The case of contract termination:
– If the event proves to be of permanent nature, the contract can be terminated and both parties are entitled to withdraw from it as a result. In this case, the termination of the contract entails the reinstatement of the parties on the date of formation of the contract.
– Regarding contracts of successive performance: there shall be no reinstatement for the period prior to the last compensation for the achievement of a service.

  • How can you enforce a force majeure clause?

In the absence of force majeure clauses, the contracting parties may invoke such a case of force majeure, pursuant to Article 1218 of the French Civil Code.

It is possible to include in the contract a clause organizing the application of the case of force majeure, such as drafted below:
« The party unable to perform following the occurrence of a case of force majeure must notify the other party without delay (or within X days from the awareness he has or should have had of the event) of the occurrence of such event by registered letter with acknowledgement of receipt, detailing its nature and expected duration. The same party must inform the other party without delay of the cessation of the obstacle. »

In any event, even if the contract does not provide for anything regarding the force majeure, by virtue of the reinforced obligation of good faith arising from Article 1104 of the French Civil Code, it is incumbent on the party facing a case of force majeure to notify this event as soon as possible to the co-contracting party by characterizing precisely the practical impact on contract performance, and in any event prior to the suspension of its obligations.

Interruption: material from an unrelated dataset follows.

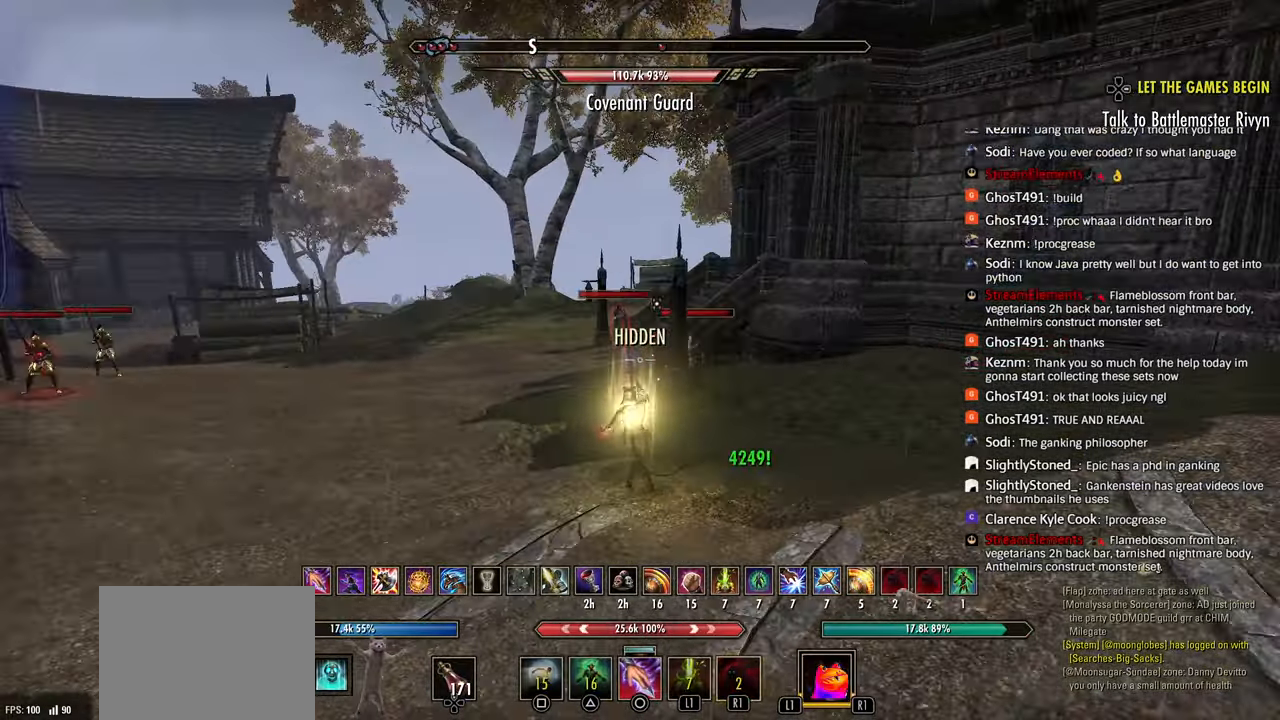
{"buttons": ["R2"], "left_stick": "up-left", "right_stick": "down-right", "events": [[133, "right_stick", "down-right"], [150, "L3", "down"], [267, "L3", "up"], [350, "R2", "down"]]}
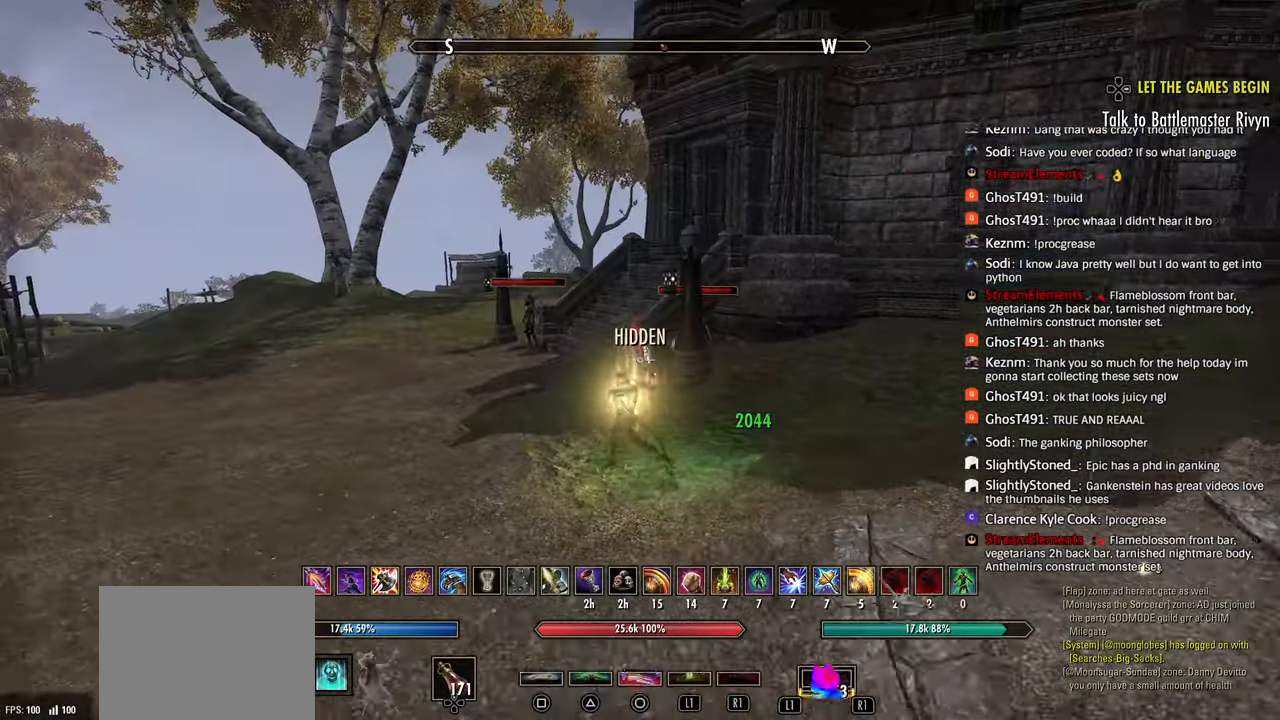
{"buttons": ["R2"], "left_stick": "up-left", "right_stick": "down-right", "events": []}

  • In case of an epidemic, is the force majeure constituted if a Health Organization declares it is an extraordinary event?

When the WHO declares in its Statement from the 30th of January 2020 a “Public Health Emergency of International Concern”, it constitutes an “extraordinary event” (see the Statement aforementioned). The organization defines such event as one which is sudden, unusual or unexpected, which carries implications beyond national borders and requires immediate international action.

These criteria echo the force majeure criteria as defined by French law. Thus, this declaration provides a framework conducive to the recognition of a case of force majeure as established by Article 1218 of the Civil Code. Nevertheless, the enforcement of force majeure does not require the existence of a prior decision from any national or international organization.

In any case, whether or not a force majeure clause is triggered by an epidemic depends on the drafting and the terms of such clause; however, not expressly mentioning that epidemics can be considered as a force majeure event does not mean it will not be considered as one. It appears to be ineffective to object to the force majeure nature of the Covid-2019 epidemic, even if the force majeure clause is drafted in a general manner without specific mention of such epidemics, considering the exceptional seriousness of the situation.

Moreover, the lists contained in the force majeure clauses are usually only indicative and cannot be deemed comprehensive.

* *
*

In conclusion, if your company is confronted with force majeure events and wishes to suspend its obligations or terminate the contract because it considers its economics has been disrupted, it will have to notify its partners with commercial loyalty and in good faith in order to limit the prejudicial consequences against them.
This notification needs to precisely mention how the contract is affected by the force majeure event and what practical impact it has on its performance.